▸ **Given task 1**
Using the book review below, decide whether each statement agrees with it, answering yes or no and quoting the deciding words: (a) The novel was published in 2015. (b) Leticia is in love with the widower she plans to marry. (c) The widower's daughter is mostly interested in plants.

▸ **Source**
^^^^^^^^^^^^^^^^

RogerBW's Blog

The Lie and the Lady, Kate Noble 17 December 2018

2015 American Regency romance, second of a linked series. During the deception of the first book, John Turner took on the persona of the Earl of Ashby, and was pursued by Leticia Herzog, fortune-hunting widow of an Austrian Count. When the game was discovered, she fled in public shame. But they each felt a spark for the other, and now they're going to meet again.

As before, one keeps tripping over small phrases which probably sound quite reasonable to an American but mark the book to a British reader as alien; in particular I was struck by the way that everyone says that someone "passed" when what they mean is "died". (I think of that as a 1990s Americanism, though I dare say it was in use earlier and I just didn't meet it. "Pass away" and "pass on" are of course somewhat older.)

But as before, the book is worth it. Leticia, thrown on her own very limited resources, has snared an ageing and gouty widower and is planning to marry him (and, while not in love, genuinely intends to do her best to make his life happy), only to discover that his home is close to the town where John is resurrecting the family grain mill. Other complications are the widower's daughter (not happy to have a stepmother sprung on her, mostly interested in plants, and perhaps in love with John herself), gossip and social backstabbing in the town, and to my mind the one serious mis-step, an out-and-out villain who's determined that the mill shouldn't re-open, but sometimes acts to his own disadvantage when doing so would let him be more villainous.

^^^^^^^^^^^^^^^^

(Stored data entries)
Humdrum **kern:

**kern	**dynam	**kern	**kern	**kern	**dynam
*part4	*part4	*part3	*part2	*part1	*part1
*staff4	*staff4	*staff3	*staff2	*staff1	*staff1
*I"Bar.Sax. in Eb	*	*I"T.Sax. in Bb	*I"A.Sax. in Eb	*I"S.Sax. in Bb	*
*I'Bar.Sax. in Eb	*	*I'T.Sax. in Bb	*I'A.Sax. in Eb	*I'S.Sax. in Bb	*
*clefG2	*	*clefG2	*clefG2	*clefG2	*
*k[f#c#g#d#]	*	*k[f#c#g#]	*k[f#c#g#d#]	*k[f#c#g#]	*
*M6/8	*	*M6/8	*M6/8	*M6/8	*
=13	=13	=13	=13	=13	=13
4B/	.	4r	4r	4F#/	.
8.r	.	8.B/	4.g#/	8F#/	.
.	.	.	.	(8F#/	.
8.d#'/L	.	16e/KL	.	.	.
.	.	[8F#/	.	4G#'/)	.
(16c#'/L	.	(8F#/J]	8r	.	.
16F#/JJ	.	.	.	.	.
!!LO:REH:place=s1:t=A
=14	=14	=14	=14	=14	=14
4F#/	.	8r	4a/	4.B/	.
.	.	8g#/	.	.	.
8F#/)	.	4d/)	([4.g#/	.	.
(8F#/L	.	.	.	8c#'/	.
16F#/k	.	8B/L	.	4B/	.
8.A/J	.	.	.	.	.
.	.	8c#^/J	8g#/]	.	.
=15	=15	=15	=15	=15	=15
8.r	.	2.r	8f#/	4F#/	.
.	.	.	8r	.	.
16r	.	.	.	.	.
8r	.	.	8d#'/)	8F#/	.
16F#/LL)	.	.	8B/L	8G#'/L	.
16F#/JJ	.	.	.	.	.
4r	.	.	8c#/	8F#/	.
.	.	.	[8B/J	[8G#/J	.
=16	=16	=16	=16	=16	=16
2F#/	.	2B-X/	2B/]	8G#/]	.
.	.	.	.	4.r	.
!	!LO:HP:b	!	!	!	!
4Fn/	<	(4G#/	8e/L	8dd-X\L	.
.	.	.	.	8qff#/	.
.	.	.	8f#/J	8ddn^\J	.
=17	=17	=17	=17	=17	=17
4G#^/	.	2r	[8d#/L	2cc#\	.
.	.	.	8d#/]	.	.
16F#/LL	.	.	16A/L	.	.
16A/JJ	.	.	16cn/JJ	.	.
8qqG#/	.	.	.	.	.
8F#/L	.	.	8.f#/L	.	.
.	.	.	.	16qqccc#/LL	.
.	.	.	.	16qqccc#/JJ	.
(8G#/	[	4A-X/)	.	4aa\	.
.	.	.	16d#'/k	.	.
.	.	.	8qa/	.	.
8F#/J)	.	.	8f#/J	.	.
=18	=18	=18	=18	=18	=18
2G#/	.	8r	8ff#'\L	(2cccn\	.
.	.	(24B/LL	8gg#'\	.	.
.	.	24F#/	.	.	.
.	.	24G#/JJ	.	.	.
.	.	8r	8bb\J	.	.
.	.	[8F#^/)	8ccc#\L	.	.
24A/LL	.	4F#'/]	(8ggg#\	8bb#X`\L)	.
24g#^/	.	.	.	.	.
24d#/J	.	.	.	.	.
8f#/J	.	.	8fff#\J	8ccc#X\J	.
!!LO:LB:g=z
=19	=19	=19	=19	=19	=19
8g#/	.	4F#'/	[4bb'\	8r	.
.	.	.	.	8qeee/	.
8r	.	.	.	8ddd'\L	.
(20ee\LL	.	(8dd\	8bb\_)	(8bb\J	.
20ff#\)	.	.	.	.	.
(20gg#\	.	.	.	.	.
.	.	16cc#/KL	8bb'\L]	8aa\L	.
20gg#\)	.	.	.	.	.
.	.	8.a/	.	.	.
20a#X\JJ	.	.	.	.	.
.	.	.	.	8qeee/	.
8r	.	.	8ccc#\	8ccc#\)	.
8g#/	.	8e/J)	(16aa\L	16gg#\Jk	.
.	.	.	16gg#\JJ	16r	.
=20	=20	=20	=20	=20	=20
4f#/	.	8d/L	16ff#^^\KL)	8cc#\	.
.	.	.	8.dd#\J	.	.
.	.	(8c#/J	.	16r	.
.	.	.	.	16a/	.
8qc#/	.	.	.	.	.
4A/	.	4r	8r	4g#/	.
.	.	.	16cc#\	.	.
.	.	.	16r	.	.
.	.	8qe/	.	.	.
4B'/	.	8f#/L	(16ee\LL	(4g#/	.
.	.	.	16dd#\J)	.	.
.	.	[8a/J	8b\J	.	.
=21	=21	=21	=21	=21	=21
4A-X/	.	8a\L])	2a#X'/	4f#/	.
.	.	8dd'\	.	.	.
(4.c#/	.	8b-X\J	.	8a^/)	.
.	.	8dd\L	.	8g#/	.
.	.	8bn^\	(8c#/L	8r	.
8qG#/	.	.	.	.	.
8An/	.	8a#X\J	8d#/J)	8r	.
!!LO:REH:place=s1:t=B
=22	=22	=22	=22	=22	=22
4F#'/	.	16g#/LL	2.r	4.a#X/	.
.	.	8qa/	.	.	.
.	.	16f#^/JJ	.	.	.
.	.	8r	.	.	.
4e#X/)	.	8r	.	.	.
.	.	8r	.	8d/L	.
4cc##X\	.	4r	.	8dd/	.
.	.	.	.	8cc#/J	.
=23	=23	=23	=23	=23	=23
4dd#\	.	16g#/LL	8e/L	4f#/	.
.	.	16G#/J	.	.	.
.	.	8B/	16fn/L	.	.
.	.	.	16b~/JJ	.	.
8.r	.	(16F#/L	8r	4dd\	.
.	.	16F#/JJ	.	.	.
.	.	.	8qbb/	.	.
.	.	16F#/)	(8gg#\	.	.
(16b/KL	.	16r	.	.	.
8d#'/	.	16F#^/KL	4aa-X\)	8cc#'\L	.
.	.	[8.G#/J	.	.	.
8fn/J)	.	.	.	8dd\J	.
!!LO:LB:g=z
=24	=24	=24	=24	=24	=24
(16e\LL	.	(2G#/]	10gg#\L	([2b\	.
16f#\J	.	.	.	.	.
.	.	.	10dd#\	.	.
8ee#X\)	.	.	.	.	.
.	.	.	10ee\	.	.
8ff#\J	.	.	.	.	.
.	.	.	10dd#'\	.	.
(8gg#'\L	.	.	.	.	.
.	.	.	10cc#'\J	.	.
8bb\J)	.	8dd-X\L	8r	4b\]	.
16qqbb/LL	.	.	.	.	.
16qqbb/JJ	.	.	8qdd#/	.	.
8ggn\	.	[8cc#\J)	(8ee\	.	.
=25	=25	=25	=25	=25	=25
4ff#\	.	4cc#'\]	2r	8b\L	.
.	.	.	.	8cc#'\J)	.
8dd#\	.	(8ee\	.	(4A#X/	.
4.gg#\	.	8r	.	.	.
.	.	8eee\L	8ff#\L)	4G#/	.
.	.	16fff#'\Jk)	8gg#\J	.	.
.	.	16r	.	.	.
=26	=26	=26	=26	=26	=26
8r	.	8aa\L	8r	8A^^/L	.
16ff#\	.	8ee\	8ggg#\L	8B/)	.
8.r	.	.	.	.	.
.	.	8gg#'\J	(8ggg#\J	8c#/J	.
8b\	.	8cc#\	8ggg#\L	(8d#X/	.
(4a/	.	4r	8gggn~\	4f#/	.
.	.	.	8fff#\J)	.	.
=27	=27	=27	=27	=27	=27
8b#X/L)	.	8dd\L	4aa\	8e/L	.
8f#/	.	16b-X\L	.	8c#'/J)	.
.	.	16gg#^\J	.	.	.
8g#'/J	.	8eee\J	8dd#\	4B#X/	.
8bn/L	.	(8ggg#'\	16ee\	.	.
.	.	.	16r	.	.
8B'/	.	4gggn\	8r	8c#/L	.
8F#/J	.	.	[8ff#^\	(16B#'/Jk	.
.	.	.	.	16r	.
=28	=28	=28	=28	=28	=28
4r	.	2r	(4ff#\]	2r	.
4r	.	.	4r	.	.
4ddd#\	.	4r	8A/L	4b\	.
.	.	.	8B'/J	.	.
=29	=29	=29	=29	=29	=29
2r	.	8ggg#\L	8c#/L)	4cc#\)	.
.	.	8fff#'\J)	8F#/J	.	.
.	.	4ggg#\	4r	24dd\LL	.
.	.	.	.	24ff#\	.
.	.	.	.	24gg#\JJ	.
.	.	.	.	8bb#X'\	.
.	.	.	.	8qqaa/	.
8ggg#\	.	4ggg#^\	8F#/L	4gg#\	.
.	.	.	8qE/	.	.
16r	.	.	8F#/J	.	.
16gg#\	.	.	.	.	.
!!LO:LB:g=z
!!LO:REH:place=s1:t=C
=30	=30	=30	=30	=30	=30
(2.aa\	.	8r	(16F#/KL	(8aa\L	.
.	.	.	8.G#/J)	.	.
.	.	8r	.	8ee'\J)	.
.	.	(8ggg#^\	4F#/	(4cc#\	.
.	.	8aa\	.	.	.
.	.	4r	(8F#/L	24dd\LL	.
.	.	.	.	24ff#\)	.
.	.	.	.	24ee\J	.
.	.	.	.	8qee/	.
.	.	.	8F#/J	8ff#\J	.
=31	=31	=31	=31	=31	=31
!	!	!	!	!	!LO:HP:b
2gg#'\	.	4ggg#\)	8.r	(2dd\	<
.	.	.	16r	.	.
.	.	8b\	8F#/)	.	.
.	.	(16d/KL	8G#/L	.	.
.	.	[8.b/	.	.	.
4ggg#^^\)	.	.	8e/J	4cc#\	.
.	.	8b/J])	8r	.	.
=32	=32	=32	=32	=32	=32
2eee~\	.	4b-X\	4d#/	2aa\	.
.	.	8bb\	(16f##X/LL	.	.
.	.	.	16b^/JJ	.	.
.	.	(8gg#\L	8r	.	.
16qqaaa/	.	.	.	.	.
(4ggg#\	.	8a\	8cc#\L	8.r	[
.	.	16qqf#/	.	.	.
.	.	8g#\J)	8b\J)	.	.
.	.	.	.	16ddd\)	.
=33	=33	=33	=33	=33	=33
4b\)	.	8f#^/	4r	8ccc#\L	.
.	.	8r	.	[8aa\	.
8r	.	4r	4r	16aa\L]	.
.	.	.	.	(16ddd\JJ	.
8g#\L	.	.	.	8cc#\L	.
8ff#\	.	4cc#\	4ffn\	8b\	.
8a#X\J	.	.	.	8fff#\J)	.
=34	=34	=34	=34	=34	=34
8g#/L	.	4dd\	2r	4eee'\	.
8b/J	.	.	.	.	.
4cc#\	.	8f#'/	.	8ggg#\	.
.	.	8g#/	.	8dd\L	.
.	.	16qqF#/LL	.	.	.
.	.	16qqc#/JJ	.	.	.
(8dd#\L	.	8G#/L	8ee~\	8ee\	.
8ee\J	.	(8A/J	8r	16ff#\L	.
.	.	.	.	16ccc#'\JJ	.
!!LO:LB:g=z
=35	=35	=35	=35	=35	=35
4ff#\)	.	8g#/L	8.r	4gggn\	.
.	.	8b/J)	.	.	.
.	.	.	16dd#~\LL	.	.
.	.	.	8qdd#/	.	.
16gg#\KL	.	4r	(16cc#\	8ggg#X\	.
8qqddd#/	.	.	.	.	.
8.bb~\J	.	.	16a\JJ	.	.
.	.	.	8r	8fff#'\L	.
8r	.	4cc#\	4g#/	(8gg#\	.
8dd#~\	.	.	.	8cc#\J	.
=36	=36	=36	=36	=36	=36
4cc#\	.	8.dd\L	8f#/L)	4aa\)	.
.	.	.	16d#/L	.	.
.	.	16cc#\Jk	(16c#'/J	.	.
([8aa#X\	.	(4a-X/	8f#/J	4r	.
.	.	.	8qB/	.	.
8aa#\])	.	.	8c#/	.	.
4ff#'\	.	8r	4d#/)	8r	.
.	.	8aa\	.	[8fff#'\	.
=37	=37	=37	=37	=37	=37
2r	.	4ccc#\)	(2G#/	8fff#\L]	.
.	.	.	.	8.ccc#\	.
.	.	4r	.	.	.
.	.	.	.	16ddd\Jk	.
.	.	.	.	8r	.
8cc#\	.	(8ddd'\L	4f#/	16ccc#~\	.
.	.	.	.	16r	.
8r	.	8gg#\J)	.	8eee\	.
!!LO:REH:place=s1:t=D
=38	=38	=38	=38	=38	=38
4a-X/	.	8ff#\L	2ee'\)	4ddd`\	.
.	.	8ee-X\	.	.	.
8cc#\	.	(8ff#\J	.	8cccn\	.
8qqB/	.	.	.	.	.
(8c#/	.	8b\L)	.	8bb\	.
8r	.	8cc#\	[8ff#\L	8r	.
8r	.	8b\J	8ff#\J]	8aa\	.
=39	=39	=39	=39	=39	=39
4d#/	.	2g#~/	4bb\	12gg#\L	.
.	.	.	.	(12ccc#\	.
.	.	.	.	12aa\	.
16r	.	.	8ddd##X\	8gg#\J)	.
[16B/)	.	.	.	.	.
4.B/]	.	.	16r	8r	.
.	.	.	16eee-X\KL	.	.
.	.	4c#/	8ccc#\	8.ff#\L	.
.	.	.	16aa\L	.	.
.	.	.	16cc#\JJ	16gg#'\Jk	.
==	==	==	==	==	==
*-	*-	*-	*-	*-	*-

^^^^^^^^^^^^^^^^

▸ **Given task 2**
Pick out every line of the listing above that contains the string "kern".

▸ **Complete answer 1**
(a) Yes: "2015 American Regency romance"
(b) No: "while not in love"
(c) Yes: "mostly interested in plants"

▸ **Complete answer 2**
Humdrum **kern:
**kern	**dynam	**kern	**kern	**kern	**dynam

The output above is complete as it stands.